理念について考えることが、少しずつ現実のものになってきた頃、私は思うようになりました。 「これを、自分の会社でもやってみたい」
私は、「世の中の役に立ちたい」という思いで、今の仕事を選びました。 けれど、それをきちんと言葉にして、誰かと共有したことはありませんでした。
仕事は増えていました。相談も多くありました。 ただ、その場その場の解決だけで終わったり、お金にならないことに時間を使いすぎてしまったり。 「なぜ、こうなるのか?」
理由は明確でした。 私が、自分が何者で、何を大切にしていて、何をしようとしているのかを、ちゃんと決めていなかったからです。
理念が言葉になると、仕事は「線」になる
理念が言葉になっていなければ、仕事は点で終わる。 理念が言葉になっていれば、仕事は線になる。

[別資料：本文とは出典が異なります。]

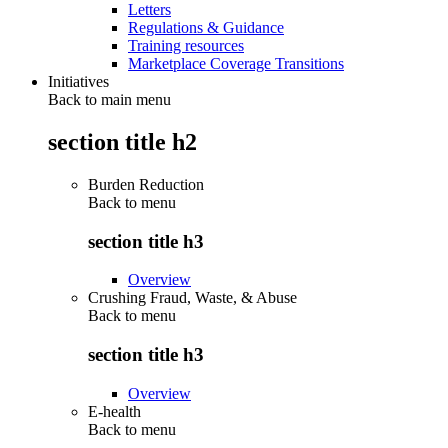
Letters
Regulations & Guidance
Training resources
Marketplace Coverage Transitions
Initiatives
Back to main menu
section title h2
Burden Reduction
Back to
menu
section title h3
Overview
Crushing Fraud, Waste, & Abuse
Back to
menu
section title h3
Overview
E-health
Back to
menu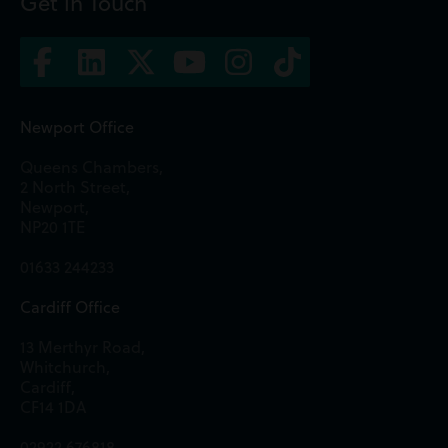
Get in Touch
Newport Office
Queens Chambers,
2 North Street,
Newport,
NP20 1TE
01633 244233
Cardiff Office
13 Merthyr Road,
Whitchurch,
Cardiff,
CF14 1DA
02922 676818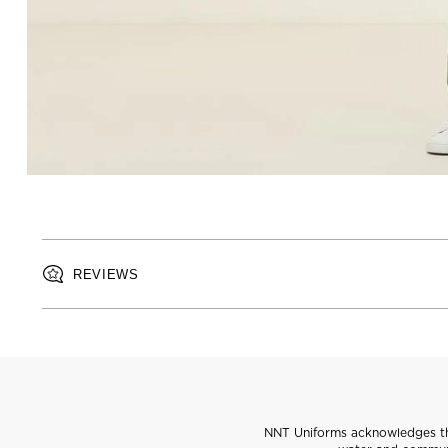
REVIEWS
NNT Uniforms acknowledges the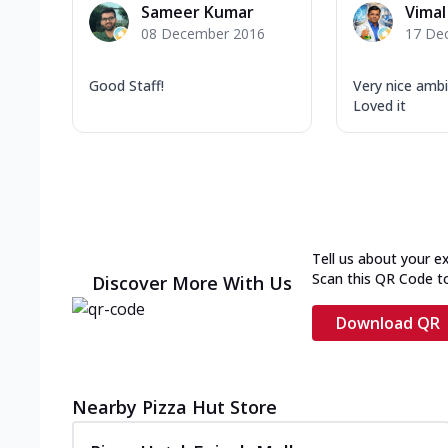
Sameer Kumar
Vimal
08 December 2016
17 De
Good Staff!
Very nice ambi
Loved it
Tell us about your e
Scan this QR Code t
Discover More With Us
Download QR
Nearby Pizza Hut Store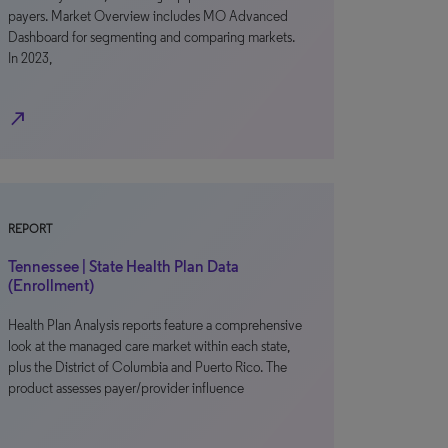
payers. Market Overview includes MO Advanced
Dashboard for segmenting and comparing markets.
In 2023,
north_east
REPORT
Tennessee | State Health Plan Data
(Enrollment)
Health Plan Analysis reports feature a comprehensive
look at the managed care market within each state,
plus the District of Columbia and Puerto Rico. The
product assesses payer/provider influence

そこで、時間をかけて、自社の理念と向き合うことにしました。 一人で考えるのではなく、対話を重ね、何度も問い直す。 そうして言葉が見えてきたとき、不思議な変化が起き始めました。
「それは、うちがやることなのか」 「それは、今やるべきことなのか」
そうした判断が、少しずつ楽になっていきました。 やらないことを、やらないと決められるようになった。やると決めたことに、迷いがなくなった。 会社の輪郭が、はっきりしてきたのです。
Web制作は「目的」ではなくなった
理念が言葉になったことで、事業の見え方も変わりました。 ホームページ制作は、目的ではなく、手段の一つになりました。
本当にやりたいのは、誰かが自分の役割を見つけ、社会の中で力を発揮していくことを支えること。 デジタルは、そのための道具に過ぎない。 そう位置づけられたとき、これからやるべきことが、自然と見えてきました。
理念を言葉にしたから、すべてが解決したわけではありません。 けれど、「迷いながらでも、戻ってこられる場所」はできました。 それだけで、会社は、少し強くなった気がしています。